Personalising Learning
22 AI Speak: How Youtube Learns You, part 1
Models and Recommendation
ACTIVITY
These are the credit card transactions of John Doe and Tom Harry, two men living in Nantes, France. They are looking for things to do this weekend. What will you recommend to them?
List to choose from:
- The new Burger King outlet
- An olive oil tasting event
- An online luggage store
- A river-side concert
- Baby swimming class
Recommendation systems have been around at least as long as tourist guides and top-ten lists. While The Guardian Best Books of 2022 recommends the same list to everyone, you would likely adapt it when choosing for yourself – pick a few and change the order of reading based on your personal preferences.
How to recommend options for strangers? In the activity above, you probably tried to imagine their personalities based on the given information: you made judgements and applied stereotypes. Then, once you had an idea of their type, you chose from the list things that could (or not) be relevant to them. Recommenders such as Amazon, Netflix and Youtube follow a similar process.
Nowadays, whenever someone is searching for information or looking to discover online content, they use some kind of personalised recommender system1,2. The main function of Youtube is to suggest to its users what to watch amongst all the videos available on the platform. For signed-in users, it uses their past activity to create a model, or a personality type. Once it has a model for John, it can see who else has models similar to his. It then recommends to John videos similar to what he has watched and those similar to what others like him have watched.
What is a model?
Models can be used to mimic anything from users to videos to lessons a child has to learn. A model is a simplified representation of the world, so a machine can pretend to understand it:
How Youtube learns who you are
All recommendation problems involve asking a surrogate question: “What to recommend” is too general and vague for an algorithm. Netflix asked developers what will be the rating user A would give video B, considering their ratings for other videos. Youtube asks what the watch time would be for a given user in a particular context. The choice of what to ask – and predict – has a big impact on what recommendation is shown3. The idea is that the correct prediction will lead to a good recommendation. The prediction itself is based on other users with a history of similar tastes4. That is, users whose models are similar.
User models
Youtube splits the task of recommendation into two parts and uses different models for each3. We, however, will stick to a simpler explanation here.

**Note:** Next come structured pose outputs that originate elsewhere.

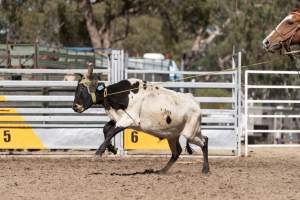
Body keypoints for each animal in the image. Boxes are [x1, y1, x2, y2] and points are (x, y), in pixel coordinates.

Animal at [72, 65, 209, 173]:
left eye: (82, 88)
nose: (75, 106)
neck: (124, 94)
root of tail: (195, 103)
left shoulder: (129, 120)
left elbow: (111, 132)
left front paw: (98, 153)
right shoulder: (119, 118)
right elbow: (106, 129)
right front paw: (112, 149)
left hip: (190, 133)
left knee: (204, 141)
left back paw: (205, 169)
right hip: (173, 135)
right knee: (177, 152)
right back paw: (162, 171)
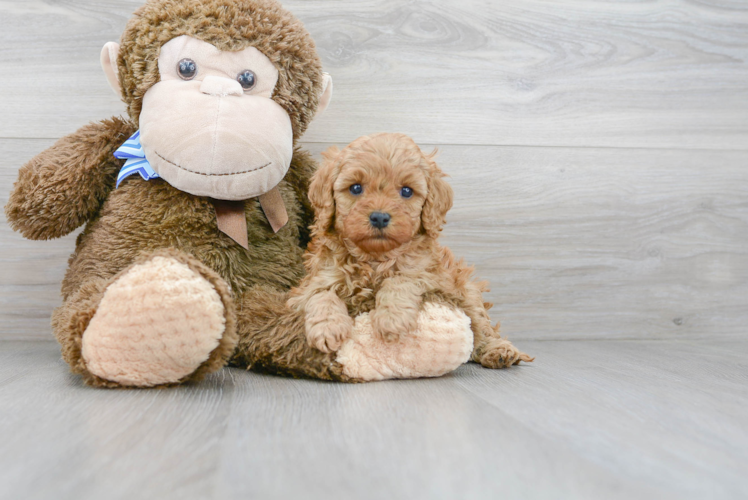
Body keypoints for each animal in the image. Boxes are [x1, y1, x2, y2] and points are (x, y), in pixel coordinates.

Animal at [290, 131, 536, 370]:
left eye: (407, 191)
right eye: (356, 188)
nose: (379, 217)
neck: (375, 258)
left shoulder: (431, 276)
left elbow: (400, 279)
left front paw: (391, 319)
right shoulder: (313, 281)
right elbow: (322, 295)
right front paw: (327, 329)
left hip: (466, 291)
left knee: (482, 325)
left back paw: (498, 350)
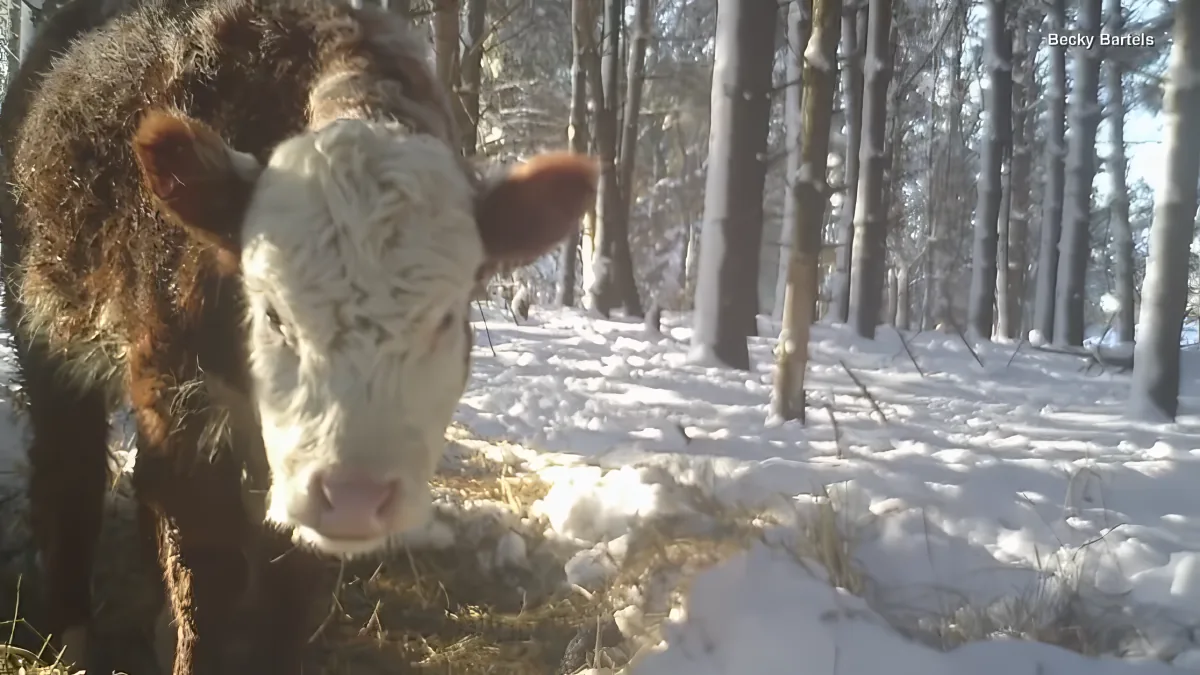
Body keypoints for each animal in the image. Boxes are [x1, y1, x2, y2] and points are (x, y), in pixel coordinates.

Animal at [0, 0, 597, 672]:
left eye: (446, 316)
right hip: (43, 323)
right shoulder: (173, 385)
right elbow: (206, 565)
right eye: (272, 313)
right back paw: (70, 633)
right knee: (71, 470)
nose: (357, 495)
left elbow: (292, 578)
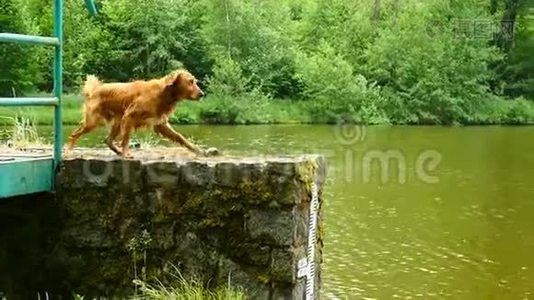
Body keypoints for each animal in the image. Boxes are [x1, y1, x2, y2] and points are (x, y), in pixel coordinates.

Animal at [67, 69, 216, 158]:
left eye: (195, 81)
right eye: (190, 82)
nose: (202, 94)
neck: (163, 94)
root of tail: (95, 90)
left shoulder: (160, 123)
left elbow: (180, 137)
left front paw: (198, 150)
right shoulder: (129, 116)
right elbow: (126, 139)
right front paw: (126, 153)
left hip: (116, 121)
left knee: (108, 140)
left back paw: (117, 152)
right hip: (93, 121)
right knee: (74, 134)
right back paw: (68, 151)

For creating a user model, its developers have to ask, what data is relevant to video recommendation. What about what the user has watched before? What about their reviews, ratings, and explicit preferences thus far? What did they search for? Youtube uses signals that are more implicit than explicit, since the latter are more readily available3. Did a user just click a video or did they watch it? If yes, for how long? How did the user react to previous recommendations1? Which ones were ignored? Apart from direct answers to these questions, demographic information such as gender, language, region and type of device are of great value when the user is new or not signed in3.
Once a model is available for each user, we can compare users and use that information for recommendations.
Video Models
We could also use videos that are both similar to and different from one another. Youtube looks at the information it has on a particular video – its title and description, video quality, how many people have watched it (view count), liked it, favoured it, commented on it or shared it, the time since it was uploaded and the number of users subscribed to the parent channel1.
What a user watches next will also depend on whether one video is an episode within a series or an item in a playlist. If a user is discovering a new artist, he or she might move from the most popular songs to smaller niches. Also, a user might not click on a video whose thumbnail image is poor quality1,3. All of this information goes into the model too.
One of the building blocks of the recommendation system is to go from one video to a list of related videos. In this context, we define related videos as those that a user is likely to watch next3. The goal is to squeeze the most value out of data to make better recommendations4.
1 Davidson, J., Liebald, B., Liu, J., Nandy, P., Vleet, T., The Youtube Video Recommendation System, Proceedings of the 4th ACM Conference on Recommender Systems, Barcelona, 2010.
2 Spinelli, L., and Crovella, M., How YouTube Leads Privacy-Seeking Users Away from Reliable Information, In Adjunct Publication of the 28th ACM Conference on User Modeling, Adaptation and Personalization (UMAP ’20 Adjunct), Association for Computing Machinery, New York, 244–251, 2020.
3 Covington, P., Adams, J., Sargin, E., Deep neural networks for Youtube Recommendations, Proceedings of the 10th ACM Conference on Recommender Systems, ACM, New York, 2016.
4 Konstan, J., Terveen, L., Human-centered recommender systems: Origins, advances, challenges, and opportunities, AI Magazine, 42(3), 31-42, 2021.